A major limitation of this study is the small number of participants. Although more than 30 participants were invited to take part in this research, only 10 of them participated. Therefore, the data from this study cannot be generalised to a larger population. Nevertheless, the study has provided in-depth insights into the topic from the “native speaker” teachers’ perspectives, a perspective which has not been sufficiently discussed in research. Another limitation of the study is the context of the research.

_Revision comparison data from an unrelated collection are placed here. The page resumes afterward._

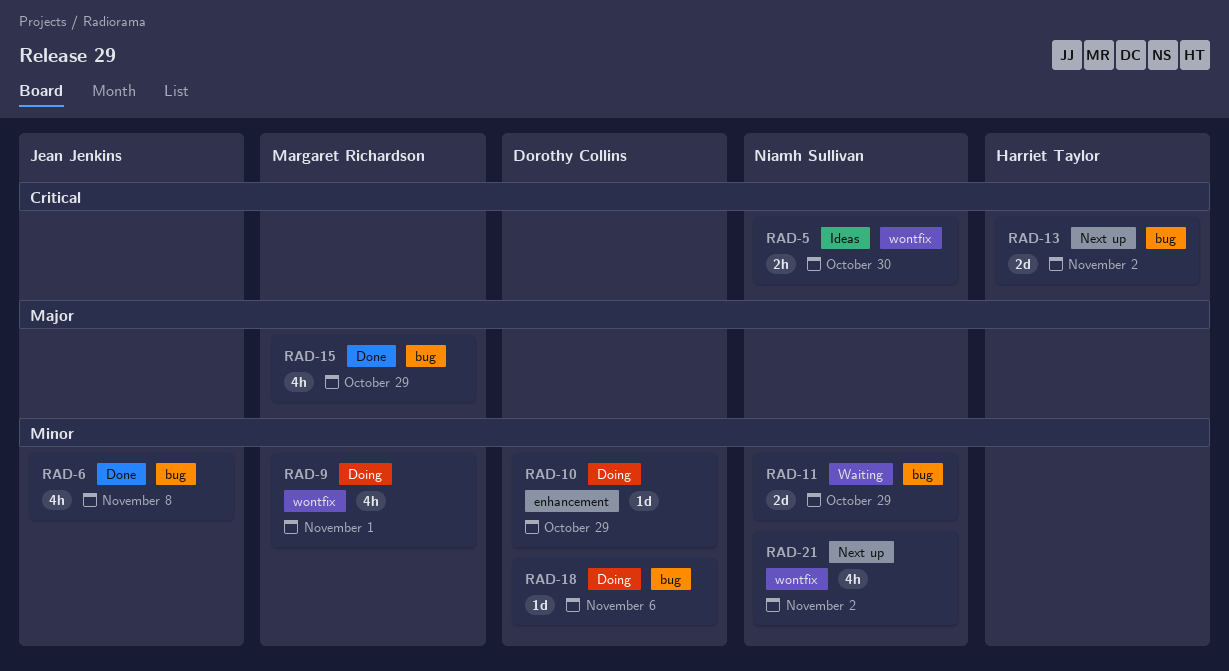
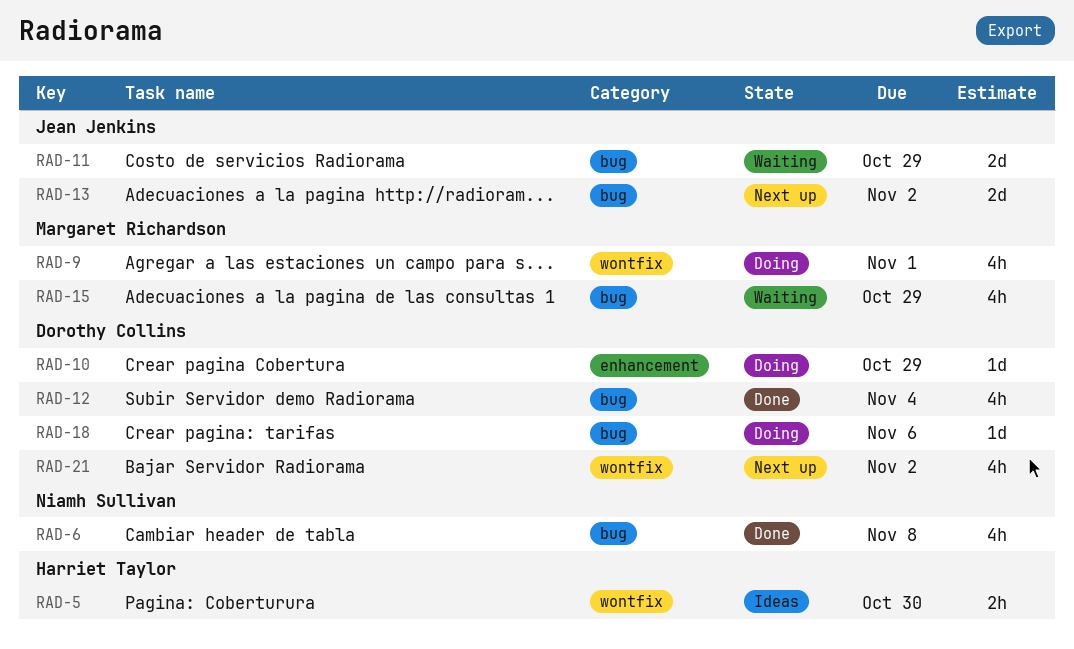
RAD-5, owner: Niamh Sullivan -> Harriet Taylor
RAD-6, owner: Jean Jenkins -> Niamh Sullivan
RAD-11, owner: Niamh Sullivan -> Jean Jenkins
RAD-12: none -> present
RAD-13, owner: Harriet Taylor -> Jean Jenkins
RAD-15, status: Done -> Waiting
RAD-21, owner: Niamh Sullivan -> Dorothy Collins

At the time when the study was conducted, all the participants worked at the same place: a Saudi state university, which may have limited the diversity of their lived experiences.

That said, they were able to draw on their experiences of teaching in many other countries over a number of years. Further research should consider a larger sample of participants in order to provide richer data which could lead to more generalisable conclusions. Furthermore, researchers should also consider diversifying the contexts of future studies and choose participants from different workplaces and countries in order to provide more comprehensive conclusions.

9. Implications

This study provides two main implications for those such as English language schools, recruiters, and students who are involved in the TESOL field. First, there is no linguistic evidence which suggests that “native speaker” teachers are more capable teachers than their “nonnative speaker” counterparts. The concept of the “native speaker” is politically and socially constructed rather than scientifically proven. Like their “nonnative speaker” counterparts, the teaching qualities of “native speaker” teachers come from their professional training and qualifications rather than acquired rights from birth, the official language of their home country, or the accent with which they speak. Therefore, when recruiting English language teachers, the search focus should be on the qualifications and professional qualities of the applicants regardless of their place of birth or nationality. Second, although “native speaker” teachers receive unjustified privileges because of their “native speaker” status, whilst their “nonnative speaker” colleagues do not enjoy similar benefits, it should not be assumed that “native speaker” teachers approve of such practices. Such privileges create a divisive atmosphere which can lead “nonnative speaker” teachers to consider their “native speaker” colleagues as opponents or rivals. It is recommended that both groups should work together to challenge the ideology of native-speakerism and to confront discriminatory practices when they occur.

Data Availability

The data that support the findings of this study are available upon request to the author. The data are not publicly available due to information contained that could compromise the privacy of research participants.

Conflicts of Interest

The author declares that there are no conflicts of interest.

Acknowledgments

The author would like to thank and express appreciation to the Deanship of Scientific Research at King Faisal University, Saudi Arabia, for the financial support under Nasher Track (Grant no. 216088).